Teman jogging Bapak awet muda itu menyebut beberapa jenama jamu, untuk mencocokkan kira-kira jamu merek apa yang
diminum si Bapak, sehingga membuat ia terlihat begitu awet muda. Bahkan jenama jamu yang sohor tagline-nya “berdiri sejak 1919” yang sudah pailit pun disebutkannya. Tetapi, tidak ada yang cocok
satu pun.
Perusahaan
jamu legendaris itu bernasib pahit seperti rasa jamu buatannya, pailit dan hilang dari
peredaran. Kendati begitu tak lekang dari ingatan penyuka jamu. “Begini, bukan jamu dalam arti jamu
sebenarnya yang digodok atau diseduh. Saya bilang 'jamu' sekadar istilah saya saja,” kata
si Bapak yang awet muda itu, menjelaskan.
“Obat awet
muda yang saya minum adalah “susu” makanya tadi saya katakan langsung dinikmati
dengan cara menyedotnya,” jelas si Bapak.
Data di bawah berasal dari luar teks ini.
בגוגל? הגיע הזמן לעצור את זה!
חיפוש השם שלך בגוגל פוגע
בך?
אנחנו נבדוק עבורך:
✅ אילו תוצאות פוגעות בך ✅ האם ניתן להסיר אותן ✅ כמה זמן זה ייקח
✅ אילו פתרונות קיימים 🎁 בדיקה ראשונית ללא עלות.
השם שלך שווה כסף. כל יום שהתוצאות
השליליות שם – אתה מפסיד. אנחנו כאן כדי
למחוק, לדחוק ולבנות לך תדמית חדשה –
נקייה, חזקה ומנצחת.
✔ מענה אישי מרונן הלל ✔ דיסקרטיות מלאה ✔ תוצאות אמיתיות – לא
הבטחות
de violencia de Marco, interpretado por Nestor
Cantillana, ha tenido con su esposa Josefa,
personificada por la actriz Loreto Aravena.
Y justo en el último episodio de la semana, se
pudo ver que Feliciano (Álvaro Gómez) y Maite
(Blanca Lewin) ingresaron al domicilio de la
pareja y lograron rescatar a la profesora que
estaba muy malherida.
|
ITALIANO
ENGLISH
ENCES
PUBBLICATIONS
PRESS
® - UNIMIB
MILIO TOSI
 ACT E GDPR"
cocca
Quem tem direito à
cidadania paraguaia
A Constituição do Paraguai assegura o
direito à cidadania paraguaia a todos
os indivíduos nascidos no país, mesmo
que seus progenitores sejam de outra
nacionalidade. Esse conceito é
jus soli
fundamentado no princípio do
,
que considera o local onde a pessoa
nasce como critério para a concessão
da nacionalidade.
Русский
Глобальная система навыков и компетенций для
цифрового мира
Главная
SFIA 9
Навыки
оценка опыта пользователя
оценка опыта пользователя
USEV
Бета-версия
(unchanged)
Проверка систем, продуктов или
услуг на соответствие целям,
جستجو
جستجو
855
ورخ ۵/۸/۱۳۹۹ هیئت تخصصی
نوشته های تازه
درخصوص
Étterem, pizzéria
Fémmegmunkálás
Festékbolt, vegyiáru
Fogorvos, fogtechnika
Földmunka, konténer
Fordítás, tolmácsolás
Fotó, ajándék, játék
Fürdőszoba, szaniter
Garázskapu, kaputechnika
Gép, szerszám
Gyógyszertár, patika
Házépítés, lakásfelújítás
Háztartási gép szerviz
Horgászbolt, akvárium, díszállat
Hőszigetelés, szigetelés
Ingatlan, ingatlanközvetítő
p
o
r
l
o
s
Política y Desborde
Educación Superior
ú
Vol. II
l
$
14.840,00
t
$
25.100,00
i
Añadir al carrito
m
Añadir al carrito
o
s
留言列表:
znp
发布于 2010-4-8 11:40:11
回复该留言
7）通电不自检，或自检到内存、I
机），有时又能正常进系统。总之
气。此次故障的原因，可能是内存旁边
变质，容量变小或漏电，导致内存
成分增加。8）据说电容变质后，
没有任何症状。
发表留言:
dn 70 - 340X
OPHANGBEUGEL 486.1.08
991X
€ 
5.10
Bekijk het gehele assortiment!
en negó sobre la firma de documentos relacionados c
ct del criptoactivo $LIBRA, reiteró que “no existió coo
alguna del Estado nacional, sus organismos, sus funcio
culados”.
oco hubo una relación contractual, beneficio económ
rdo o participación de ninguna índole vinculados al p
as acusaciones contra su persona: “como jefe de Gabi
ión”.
Teman jogging manggut-manggut,
tapi masih meneruskan bertanya lebih jauh. “Susu kambing ettawa apa susu kuda liar yang
populer itukah?” kejarnya pengin tahu.
“Oh, bukan
susu kambing ettawa atau pun kuda liar,” jawab si Bapak awet muda. “Susu orang. Paham kan
maksud saya,” kata si Bapak awet muda balik bertanya. Si teman jogging itu terdiam seribu bahasa.
Tidak mengangguk seraya mengiyakan untuk menyatakan paham. Tidak pula menggeleng menidakkan untuk menyatakan
tak paham.
“Itu
semacam jamu awet muda yang populer di lagunya Iwan Fals, ya, Pak. Maaf omon-omon,
apakah Bapak suka ‘jajan’ di luar?” si teman jogging mengejar dengan pertanyaan menohok pengin memastikan kevalidan tebakannya. Si Bapak yang awet muda tidak menjawab iya, tidak pula menyangkal. Tapi, katanya, “Nah,
itu kamu tahu jawabnya.”
***
Sebelumnya
sudah saya buat puisi 12 paragraf berisi 48 larik. Pas ketika terlintas kembali ide
puisi dengan tema yang sama, tetapi dituliskan dalam bentuk percakapan (dialog), sepertinya lebih
cocok apabila dituliskan dalam bentuk esai seperti ini. Maka, kemudian setelah
langsung mengetik di laptop, jadilah tulisan di atas.
Mengapa si
Bapak itu mesti “jajan” demi awet muda. Bukankah amat banyak cara lainnya? Misalnya saja, cukup dengan jogging sambil dengerin musik melalui platform spotify via bluetooth dengan thinkplus
LivePods. hati senang dan senyum mengembang. Bukankah si Bapak itu
sudah jogging tiap dua hari sekali, apa tidak cukup?
Atau
mengonsumsi suplemen berupa vitamin dan mineral yang bisa dibeli dengan bebas (tanpa resep) di apotek
terdekat. “Susu” yang si Bapak sedot di luaran itu tentu ia peroleh dengan membeli. Tentu bayarannya tinggi, bisa buat beli obat di apotek atau herbal
yang bisa diracik sendiri di rumah. Hooh juga, ya.
Ini hanya
esai, lahir dari kemerdekaan dan kekayaan berpikir. Apa pun tema esai, dari
fakta realita sehingga realistis atau hanya karangan fiksi belaka, nikmati
saja. Nggak usah dipikir serius-serius. Lagi pula, hindari menganggap yang tidak-tidak
kendati sah-sah saja. Kendati merdeka berpikir diperbolehkan.